So, I don't think that the optimizer is reaching convergence to create this issue it is only happening because the optimizer is not parsing the entire dataset. I have tried to solve this issue here (Kindly review it).

This being mentioned I think there are some issues in progress_bar.hpp which needs attention. One of them is the number of epochs not being correctly set as I mentioned above and the ETA value being stuck at zero during the training process. I will open a different issue regarding these. Kindly correct me if I am wrong somewhere. Thanks.

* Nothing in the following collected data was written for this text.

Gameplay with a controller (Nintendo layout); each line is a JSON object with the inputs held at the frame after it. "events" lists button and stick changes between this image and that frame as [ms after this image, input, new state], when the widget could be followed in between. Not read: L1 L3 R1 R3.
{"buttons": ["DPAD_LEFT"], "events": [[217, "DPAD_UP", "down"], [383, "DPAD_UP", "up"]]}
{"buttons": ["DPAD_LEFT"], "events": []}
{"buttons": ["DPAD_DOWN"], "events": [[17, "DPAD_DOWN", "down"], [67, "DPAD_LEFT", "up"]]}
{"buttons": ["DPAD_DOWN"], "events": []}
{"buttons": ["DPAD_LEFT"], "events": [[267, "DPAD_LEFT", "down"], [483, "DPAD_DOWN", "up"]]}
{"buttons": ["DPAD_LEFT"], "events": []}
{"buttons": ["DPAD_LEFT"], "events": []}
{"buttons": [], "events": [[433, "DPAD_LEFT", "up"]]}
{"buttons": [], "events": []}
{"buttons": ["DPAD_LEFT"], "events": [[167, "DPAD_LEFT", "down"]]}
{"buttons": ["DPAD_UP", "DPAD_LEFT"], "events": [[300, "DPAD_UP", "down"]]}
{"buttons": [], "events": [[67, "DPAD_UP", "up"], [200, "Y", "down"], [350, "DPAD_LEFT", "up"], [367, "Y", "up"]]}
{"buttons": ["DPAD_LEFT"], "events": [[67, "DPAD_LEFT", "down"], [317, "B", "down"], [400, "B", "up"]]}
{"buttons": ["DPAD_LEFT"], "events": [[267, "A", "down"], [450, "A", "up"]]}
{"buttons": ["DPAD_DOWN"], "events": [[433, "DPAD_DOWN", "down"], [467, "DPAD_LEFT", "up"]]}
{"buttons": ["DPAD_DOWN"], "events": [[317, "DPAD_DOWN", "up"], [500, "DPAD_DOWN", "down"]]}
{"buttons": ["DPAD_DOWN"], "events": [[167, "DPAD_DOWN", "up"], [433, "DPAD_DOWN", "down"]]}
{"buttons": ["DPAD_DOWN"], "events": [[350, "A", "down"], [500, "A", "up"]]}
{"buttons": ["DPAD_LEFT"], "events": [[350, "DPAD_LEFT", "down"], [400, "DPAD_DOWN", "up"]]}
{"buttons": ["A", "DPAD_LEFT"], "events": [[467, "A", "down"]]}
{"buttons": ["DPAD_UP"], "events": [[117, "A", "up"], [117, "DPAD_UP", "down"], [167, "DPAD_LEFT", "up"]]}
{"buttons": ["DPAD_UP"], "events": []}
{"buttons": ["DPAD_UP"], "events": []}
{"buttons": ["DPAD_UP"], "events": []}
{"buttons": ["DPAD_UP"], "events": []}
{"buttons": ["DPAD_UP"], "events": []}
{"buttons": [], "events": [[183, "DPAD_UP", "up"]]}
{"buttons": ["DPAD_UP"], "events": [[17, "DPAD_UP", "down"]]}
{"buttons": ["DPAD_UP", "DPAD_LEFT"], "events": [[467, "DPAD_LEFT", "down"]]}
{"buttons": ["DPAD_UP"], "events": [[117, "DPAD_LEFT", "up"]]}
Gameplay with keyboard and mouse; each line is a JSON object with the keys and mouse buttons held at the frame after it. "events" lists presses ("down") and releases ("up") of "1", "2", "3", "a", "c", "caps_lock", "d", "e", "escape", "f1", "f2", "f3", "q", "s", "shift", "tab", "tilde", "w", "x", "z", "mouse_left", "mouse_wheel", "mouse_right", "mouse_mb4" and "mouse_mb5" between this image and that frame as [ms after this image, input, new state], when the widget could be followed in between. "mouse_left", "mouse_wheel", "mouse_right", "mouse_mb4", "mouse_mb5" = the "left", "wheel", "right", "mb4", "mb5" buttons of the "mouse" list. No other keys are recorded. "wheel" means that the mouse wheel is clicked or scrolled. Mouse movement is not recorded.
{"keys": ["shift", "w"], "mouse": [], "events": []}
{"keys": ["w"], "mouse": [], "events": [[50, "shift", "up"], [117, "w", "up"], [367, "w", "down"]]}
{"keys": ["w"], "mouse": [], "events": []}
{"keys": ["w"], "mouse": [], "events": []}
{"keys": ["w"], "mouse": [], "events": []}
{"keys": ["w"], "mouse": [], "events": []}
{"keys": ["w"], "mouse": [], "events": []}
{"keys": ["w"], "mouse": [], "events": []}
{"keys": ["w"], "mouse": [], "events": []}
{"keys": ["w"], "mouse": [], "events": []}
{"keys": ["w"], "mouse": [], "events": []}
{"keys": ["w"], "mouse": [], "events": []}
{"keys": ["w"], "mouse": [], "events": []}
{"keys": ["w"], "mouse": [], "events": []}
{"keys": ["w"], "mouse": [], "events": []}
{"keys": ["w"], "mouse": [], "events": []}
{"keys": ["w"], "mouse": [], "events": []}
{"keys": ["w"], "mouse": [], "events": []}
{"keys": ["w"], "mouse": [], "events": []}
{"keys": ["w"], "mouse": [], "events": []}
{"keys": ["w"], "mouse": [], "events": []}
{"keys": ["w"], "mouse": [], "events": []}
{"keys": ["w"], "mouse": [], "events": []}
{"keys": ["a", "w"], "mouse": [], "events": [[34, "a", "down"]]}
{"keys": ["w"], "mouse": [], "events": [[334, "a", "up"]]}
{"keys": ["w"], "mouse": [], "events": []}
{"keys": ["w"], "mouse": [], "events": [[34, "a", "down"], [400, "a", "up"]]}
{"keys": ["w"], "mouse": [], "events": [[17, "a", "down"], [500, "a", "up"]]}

gaurav-singh1998 avatar Mar 11 '20 18:03 gaurav-singh1998

@gaurav-singh1998 I do not think that the optimizer has converged in your case, but this is only because you have set optimizer.Tolerance() = -1. So the optimizer will never converge in this case. I will try to clarify things as I understand. Actually, the objective of this issue is to give us a better output only in the case when the optimizer converges. Therefore, It might be a good idea to increase the optimizer.Tolerance() and to wait until the optimizer converges. This output will allow us to understand why the training is terminating partway, but since we do not have any output here we can not understand the reason behind this stopping. Since the number of iteration in your code is less than the number of data points, it is normal for optimization to stop before the end of the epoch. (I am not sure if you have used your pull request https://github.com/mlpack/mlpack/pull/2238 in this case, but surely it should print the warning message)

I am not familiar with progress_bar.hpp. So I do not know if the epochs number is calculated correctly, Also I have noticed several times ETA=0 during the progress of the bar, this might be an issue also. Thank you for bringing it here! :+1:

shrit avatar Mar 11 '20 20:03 shrit

Hi, @shrit thanks for commenting as suggested by you I changed the optimizer.Tolerance() value from -1 to be 120596 and let the optimizer run for three epochs until it got converged this was the output,

Epoch 1/0
1875/1875 [====================================================================================================] 100% - ETA: 0s - loss: 208.871
208.982
1875/1875 [====================================================================================================] 100% - 5s 34ms/step - loss: 208.982
Epoch 2/0
1875/1875 [====================================================================================================] 100% - ETA: 0s - loss: 1.4697
1.47048
1875/1875 [====================================================================================================] 100% - 7s 36ms/step - loss: 1.47048
Epoch 3/0
1875/1875 [====================================================================================================] 100% - ETA: 0s - loss: 0.52357
0.523849
1875/1875 [====================================================================================================] 100% - 4s 34ms/step - loss: 0.523849

As it can be seen that there is no message that states the optimizer has converged which should've got printed according to this but when I changed Info to std::cout I got the expected result i.e.

Epoch 1/0
1875/1875 [====================================================================================================] 100% - ETA: 0s - loss: 208.871
208.982
1875/1875 [====================================================================================================] 100% - 6s 35ms/step - loss: 208.982
Epoch 2/0
1875/1875 [====================================================================================================] 100% - ETA: 0s - loss: 1.4697
1.47048
1875/1875 [====================================================================================================] 100% - 5s 34ms/step - loss: 1.47048
Epoch 3/0
1875/1875 [====================================================================================================] 100% - ETA: 0s - loss: 0.52357
0.523849
1875/1875 [====================================================================================================] 100% - 6s 35ms/step - loss: 0.523849
SGD: minimized within tolerance 120596; terminating optimization.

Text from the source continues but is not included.